··· Task input

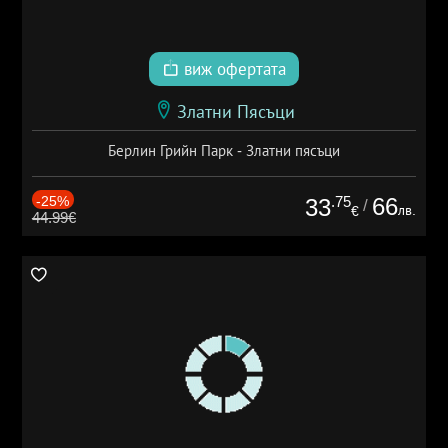
виж офертата
Златни Пясъци
Берлин Грийн Парк - Златни пясъци
-25%
.75
66
33
/
лв.
€
44.99€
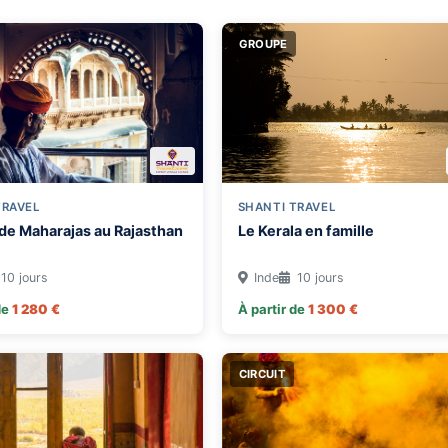
GROUPE
TRAVEL
SHANTI TRAVEL
de Maharajas au Rajasthan
Le Kerala en famille
10 jours
Inde
10 jours
de
1 280 €
À partir de
1 300 €
CIRCUIT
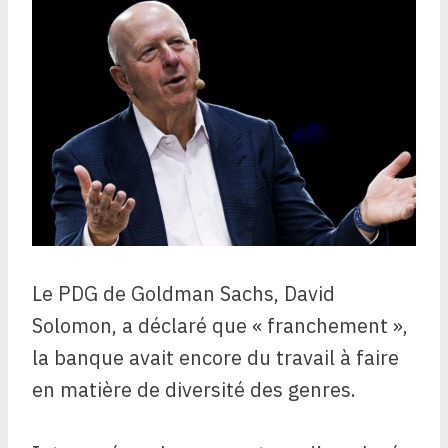
Le PDG de Goldman Sachs, David
Solomon, a déclaré que « franchement »,
la banque avait encore du travail à faire
en matière de diversité des genres.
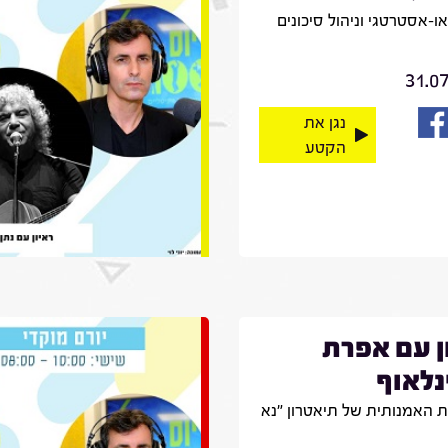
יאו-אסטרטגי וניהול סיכונים
31.0
נגן את
הקטע
ן עם אפרת
לאוף
 האמנותית של תיאטרון "נא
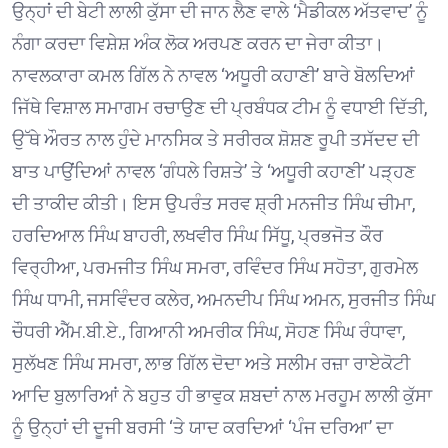
ਉਨ੍ਹਾਂ ਦੀ ਬੇਟੀ ਲਾਲੀ ਕੁੱਸਾ ਦੀ ਜਾਨ ਲੈਣ ਵਾਲੇ ‘ਮੈਡੀਕਲ ਅੱਤਵਾਦ’ ਨੂੰ
ਨੰਗਾ ਕਰਦਾ ਵਿਸ਼ੇਸ਼ ਅੰਕ ਲੋਕ ਅਰਪਣ ਕਰਨ ਦਾ ਜੇਰਾ ਕੀਤਾ।
ਨਾਵਲਕਾਰਾ ਕਮਲ ਗਿੱਲ ਨੇ ਨਾਵਲ ‘ਅਧੂਰੀ ਕਹਾਣੀ’ ਬਾਰੇ ਬੋਲਦਿਆਂ
ਜਿੱਥੇ ਵਿਸ਼ਾਲ ਸਮਾਗਮ ਰਚਾਉਣ ਦੀ ਪ੍ਰਬੰਧਕ ਟੀਮ ਨੂੰ ਵਧਾਈ ਦਿੱਤੀ,
ਉੱਥੇ ਔਰਤ ਨਾਲ ਹੁੰਦੇ ਮਾਨਸਿਕ ਤੇ ਸਰੀਰਕ ਸ਼ੋਸ਼ਣ ਰੂਪੀ ਤਸੱਦਦ ਦੀ
ਬਾਤ ਪਾਉਂਦਿਆਂ ਨਾਵਲ ‘ਗੰਧਲੇ ਰਿਸ਼ਤੇ’ ਤੇ ‘ਅਧੂਰੀ ਕਹਾਣੀ’ ਪੜ੍ਹਣ
ਦੀ ਤਾਕੀਦ ਕੀਤੀ। ਇਸ ਉਪਰੰਤ ਸਰਵ ਸ਼੍ਰੀ ਮਨਜੀਤ ਸਿੰਘ ਚੀਮਾ,
ਹਰਦਿਆਲ ਸਿੰਘ ਬਾਹਰੀ, ਲਖਵੀਰ ਸਿੰਘ ਸਿੱਧੂ, ਪ੍ਰਭਜੋਤ ਕੌਰ
ਵਿਰ੍ਹੀਆ, ਪਰਮਜੀਤ ਸਿੰਘ ਸਮਰਾ, ਰਵਿੰਦਰ ਸਿੰਘ ਸਹੋਤਾ, ਗੁਰਮੇਲ
ਸਿੰਘ ਧਾਮੀ, ਜਸਵਿੰਦਰ ਕਲੇਰ, ਅਮਨਦੀਪ ਸਿੰਘ ਅਮਨ, ਸੁਰਜੀਤ ਸਿੰਘ
ਚੌਧਰੀ ਐੱਮ.ਬੀ.ਏ., ਗਿਆਨੀ ਅਮਰੀਕ ਸਿੰਘ, ਸੋਹਣ ਸਿੰਘ ਰੰਧਾਵਾ,
ਸੁਲੱਖਣ ਸਿੰਘ ਸਮਰਾ, ਲਾਭ ਗਿੱਲ ਦੋਦਾ ਅਤੇ ਸਲੀਮ ਰਜ਼ਾ ਰਾਏਕੋਟੀ
ਆਦਿ ਬੁਲਾਰਿਆਂ ਨੇ ਬਹੁਤ ਹੀ ਭਾਵੁਕ ਸ਼ਬਦਾਂ ਨਾਲ ਮਰਹੂਮ ਲਾਲੀ ਕੁੱਸਾ
ਨੂੰ ਉਨ੍ਹਾਂ ਦੀ ਦੂਜੀ ਬਰਸੀ ‘ਤੇ ਯਾਦ ਕਰਦਿਆਂ ‘ਪੰਜ ਦਰਿਆ’ ਦਾ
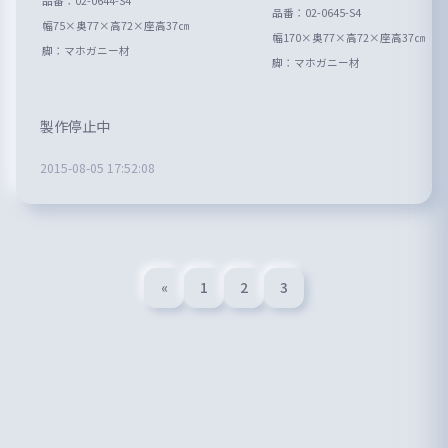
品番：02-0644-S4
品番：02-0645-S4
幅75×奥77×高72×座高37㎝
幅170×奥77×高72×座高37㎝
脚：マホガニー材
脚：マホガニー材
製作停止中
2015-08-05 17:52:08
«
1
2
3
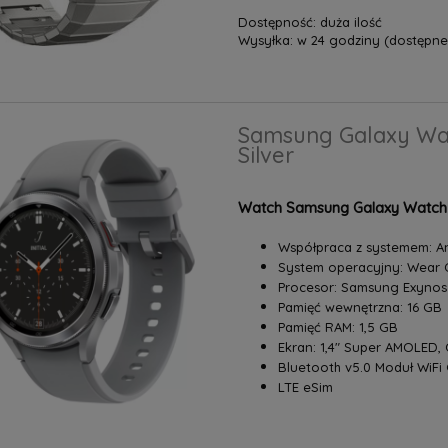
Dostępność:
duża ilość
Wysyłka:
w 24 godziny (dostępne 
Samsung Galaxy Wat
Silver
Watch Samsung Galaxy Watch 4
Współpraca z systemem: An
System operacyjny: Wear
Procesor: Samsung Exyno
Pamięć wewnętrzna: 16 GB
Pamięć RAM: 1,5 GB
Ekran: 1,4" Super AMOLED, 
Bluetooth v5.0 Moduł WiFi
LTE eSim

······

*What you will do*:
Restate the data above word for word. Skip every picture.

*Answer to this problem*:
виж офертата
Златни Пясъци
Берлин Грийн Парк - Златни пясъци
-25%
.75
66
33
/
лв.
€
44.99€
GROUPE
TRAVEL
SHANTI TRAVEL
de Maharajas au Rajasthan
Le Kerala en famille
10 jours
Inde
10 jours
de
1 280 €
À partir de
1 300 €
CIRCUIT
Le PDG de Goldman Sachs, David
Solomon, a déclaré que « franchement »,
la banque avait encore du travail à faire
en matière de diversité des genres.
יאו-אסטרטגי וניהול סיכונים
31.0
נגן את
הקטע
ן עם אפרת
לאוף
 האמנותית של תיאטרון "נא
ਉਨ੍ਹਾਂ ਦੀ ਬੇਟੀ ਲਾਲੀ ਕੁੱਸਾ ਦੀ ਜਾਨ ਲੈਣ ਵਾਲੇ ‘ਮੈਡੀਕਲ ਅੱਤਵਾਦ’ ਨੂੰ
ਨੰਗਾ ਕਰਦਾ ਵਿਸ਼ੇਸ਼ ਅੰਕ ਲੋਕ ਅਰਪਣ ਕਰਨ ਦਾ ਜੇਰਾ ਕੀਤਾ।
ਨਾਵਲਕਾਰਾ ਕਮਲ ਗਿੱਲ ਨੇ ਨਾਵਲ ‘ਅਧੂਰੀ ਕਹਾਣੀ’ ਬਾਰੇ ਬੋਲਦਿਆਂ
ਜਿੱਥੇ ਵਿਸ਼ਾਲ ਸਮਾਗਮ ਰਚਾਉਣ ਦੀ ਪ੍ਰਬੰਧਕ ਟੀਮ ਨੂੰ ਵਧਾਈ ਦਿੱਤੀ,
ਉੱਥੇ ਔਰਤ ਨਾਲ ਹੁੰਦੇ ਮਾਨਸਿਕ ਤੇ ਸਰੀਰਕ ਸ਼ੋਸ਼ਣ ਰੂਪੀ ਤਸੱਦਦ ਦੀ
ਬਾਤ ਪਾਉਂਦਿਆਂ ਨਾਵਲ ‘ਗੰਧਲੇ ਰਿਸ਼ਤੇ’ ਤੇ ‘ਅਧੂਰੀ ਕਹਾਣੀ’ ਪੜ੍ਹਣ
ਦੀ ਤਾਕੀਦ ਕੀਤੀ। ਇਸ ਉਪਰੰਤ ਸਰਵ ਸ਼੍ਰੀ ਮਨਜੀਤ ਸਿੰਘ ਚੀਮਾ,
ਹਰਦਿਆਲ ਸਿੰਘ ਬਾਹਰੀ, ਲਖਵੀਰ ਸਿੰਘ ਸਿੱਧੂ, ਪ੍ਰਭਜੋਤ ਕੌਰ
ਵਿਰ੍ਹੀਆ, ਪਰਮਜੀਤ ਸਿੰਘ ਸਮਰਾ, ਰਵਿੰਦਰ ਸਿੰਘ ਸਹੋਤਾ, ਗੁਰਮੇਲ
ਸਿੰਘ ਧਾਮੀ, ਜਸਵਿੰਦਰ ਕਲੇਰ, ਅਮਨਦੀਪ ਸਿੰਘ ਅਮਨ, ਸੁਰਜੀਤ ਸਿੰਘ
ਚੌਧਰੀ ਐੱਮ.ਬੀ.ਏ., ਗਿਆਨੀ ਅਮਰੀਕ ਸਿੰਘ, ਸੋਹਣ ਸਿੰਘ ਰੰਧਾਵਾ,
ਸੁਲੱਖਣ ਸਿੰਘ ਸਮਰਾ, ਲਾਭ ਗਿੱਲ ਦੋਦਾ ਅਤੇ ਸਲੀਮ ਰਜ਼ਾ ਰਾਏਕੋਟੀ
ਆਦਿ ਬੁਲਾਰਿਆਂ ਨੇ ਬਹੁਤ ਹੀ ਭਾਵੁਕ ਸ਼ਬਦਾਂ ਨਾਲ ਮਰਹੂਮ ਲਾਲੀ ਕੁੱਸਾ
ਨੂੰ ਉਨ੍ਹਾਂ ਦੀ ਦੂਜੀ ਬਰਸੀ ‘ਤੇ ਯਾਦ ਕਰਦਿਆਂ ‘ਪੰਜ ਦਰਿਆ’ ਦਾ
品番：02-0644-S4
品番：02-0645-S4
幅75×奥77×高72×座高37㎝
幅170×奥77×高72×座高37㎝
脚：マホガニー材
脚：マホガニー材
製作停止中
2015-08-05 17:52:08
«
1
2
3
Dostępność:
duża ilość
Wysyłka:
w 24 godziny (dostępne 
Samsung Galaxy Wat
Silver
Watch Samsung Galaxy Watch 4
Współpraca z systemem: An
System operacyjny: Wear
Procesor: Samsung Exyno
Pamięć wewnętrzna: 16 GB
Pamięć RAM: 1,5 GB
Ekran: 1,4" Super AMOLED, 
Bluetooth v5.0 Moduł WiFi
LTE eSim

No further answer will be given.